Consigne a —
Quels intitulés ouvrent les points à puce du texte sur les failles de l'authentification multifacteur ? Donnez-les tous.

Texte source —
Attaque de type "Man-in-the-middle

Comment les hackers peuvent obtenir les codes envoyés par SMS

Un nombre important de solutions MFA reposent sur l’envoi de codes à usage unique par SMS dont la saisie valide le log in. Le problème est que les hackers ont trouvé plusieurs solutions pour battre cette approche.

  • Social Engineering : L’approche la plus commune est d’avoir recours à des techniques de social engineering pour obtenir le code. Les hackers vont se connecter en utilisant le nom et le mot de passe de la cible (éléments acquis préalablement), ce qui va générer l’envoi d’un code à usage unique. Les hackers enverront, simultanément, un message spécialement conçu pour obtenir le code. Par exemple, le message indiquera qu’il y a une "vérification de sécurité en cours et que pour la valider l’utilisateur doit répondre par SMS avec le code qu’il vient de recevoir". Ce type de message peut atteindre des taux de succès de 50%. Et une fois que les hackers ont obtenu le code, ils peuvent terminer de s’identifier.
  • SIM Swapping : Une autre manière pour les hackers d’exploiter les faiblesses inhérentes à l’envoi de SMS est via le SIM swapping. Cette technique consiste à convaincre l'opérateur de transférer le numéro de téléphone de la cible sur une nouvelle carte SIM détenue par les hackers (en utilisant du phishing, du social engineering, des informations publiques…). Une fois ce transfert effectué, les hackers disposent d’une fenêtre (le temps que l’utilisateur se rende compte que sa ligne ne fonctionne plus) pour recevoir les communications à sa place. 

Vulnérabilités de la MFA qui peuvent être exploitées

Comme tous les software, les solutions MFA ont des failles qui peuvent être exploitées.

  • Défauts du software : Tous les logiciels ont des bugs et des faiblesses, et la MFA ne fait pas exception à la règle. La plupart des solutions MFA ont eu des vulnérabilités qui ont été identifiées et qui ont pu offrir temporairement des opportunités aux hackers (par exemple, une red team a récemment identifié une vulnérabilité chez un fournisseur de solution d’authentification 2FA qui permettait aux hackers de recevoir les notifications push de validation plutôt que l’utilisateur).

Consigne b —
Extrayez des enregistrements ci-dessous, sans rien y changer, les lignes qui vont du début jusqu'à celle qui contient « lasting and reliable laser light source, this », cette dernière incluse.

Matériel à traiter —
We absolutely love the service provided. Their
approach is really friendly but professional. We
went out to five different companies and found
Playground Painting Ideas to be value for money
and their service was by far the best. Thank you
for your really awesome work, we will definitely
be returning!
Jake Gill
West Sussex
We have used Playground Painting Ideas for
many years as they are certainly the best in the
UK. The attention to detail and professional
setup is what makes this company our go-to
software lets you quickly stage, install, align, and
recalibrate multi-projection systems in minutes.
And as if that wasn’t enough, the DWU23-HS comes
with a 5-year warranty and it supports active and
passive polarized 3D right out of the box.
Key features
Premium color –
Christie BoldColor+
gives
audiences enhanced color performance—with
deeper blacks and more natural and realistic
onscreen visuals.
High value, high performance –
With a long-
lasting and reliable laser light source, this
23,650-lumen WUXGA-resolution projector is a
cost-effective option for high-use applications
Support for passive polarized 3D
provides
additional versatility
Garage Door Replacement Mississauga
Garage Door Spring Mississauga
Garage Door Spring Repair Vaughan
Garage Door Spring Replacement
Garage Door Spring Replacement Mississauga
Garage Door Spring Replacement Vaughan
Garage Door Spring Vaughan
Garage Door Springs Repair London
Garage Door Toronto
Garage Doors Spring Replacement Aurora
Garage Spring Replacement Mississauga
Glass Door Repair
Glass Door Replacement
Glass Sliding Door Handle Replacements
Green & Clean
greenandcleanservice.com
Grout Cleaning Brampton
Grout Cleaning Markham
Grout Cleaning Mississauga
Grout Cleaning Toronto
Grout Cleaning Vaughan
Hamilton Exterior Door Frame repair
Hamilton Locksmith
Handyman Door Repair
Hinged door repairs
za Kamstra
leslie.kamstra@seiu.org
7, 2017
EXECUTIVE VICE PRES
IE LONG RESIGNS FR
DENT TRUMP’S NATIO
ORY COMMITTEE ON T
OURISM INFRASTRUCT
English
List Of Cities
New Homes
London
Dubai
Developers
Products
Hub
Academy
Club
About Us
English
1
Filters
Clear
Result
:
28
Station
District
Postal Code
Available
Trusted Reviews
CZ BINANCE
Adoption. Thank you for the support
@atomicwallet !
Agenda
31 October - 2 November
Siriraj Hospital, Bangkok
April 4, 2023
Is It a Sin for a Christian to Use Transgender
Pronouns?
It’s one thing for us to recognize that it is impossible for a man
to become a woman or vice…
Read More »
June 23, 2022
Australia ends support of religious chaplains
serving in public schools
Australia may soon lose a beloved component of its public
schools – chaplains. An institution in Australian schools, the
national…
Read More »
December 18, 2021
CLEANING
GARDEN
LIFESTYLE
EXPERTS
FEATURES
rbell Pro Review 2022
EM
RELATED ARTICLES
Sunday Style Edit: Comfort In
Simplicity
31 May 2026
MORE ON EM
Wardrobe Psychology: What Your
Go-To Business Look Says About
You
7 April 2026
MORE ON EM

Réponse attendue a —
Social Engineering, SIM Swapping, Défauts du software

Réponse attendue b —
We absolutely love the service provided. Their
approach is really friendly but professional. We
went out to five different companies and found
Playground Painting Ideas to be value for money
and their service was by far the best. Thank you
for your really awesome work, we will definitely
be returning!
Jake Gill
West Sussex
We have used Playground Painting Ideas for
many years as they are certainly the best in the
UK. The attention to detail and professional
setup is what makes this company our go-to
software lets you quickly stage, install, align, and
recalibrate multi-projection systems in minutes.
And as if that wasn’t enough, the DWU23-HS comes
with a 5-year warranty and it supports active and
passive polarized 3D right out of the box.
Key features
Premium color –
Christie BoldColor+
gives
audiences enhanced color performance—with
deeper blacks and more natural and realistic
onscreen visuals.
High value, high performance –
With a long-
lasting and reliable laser light source, this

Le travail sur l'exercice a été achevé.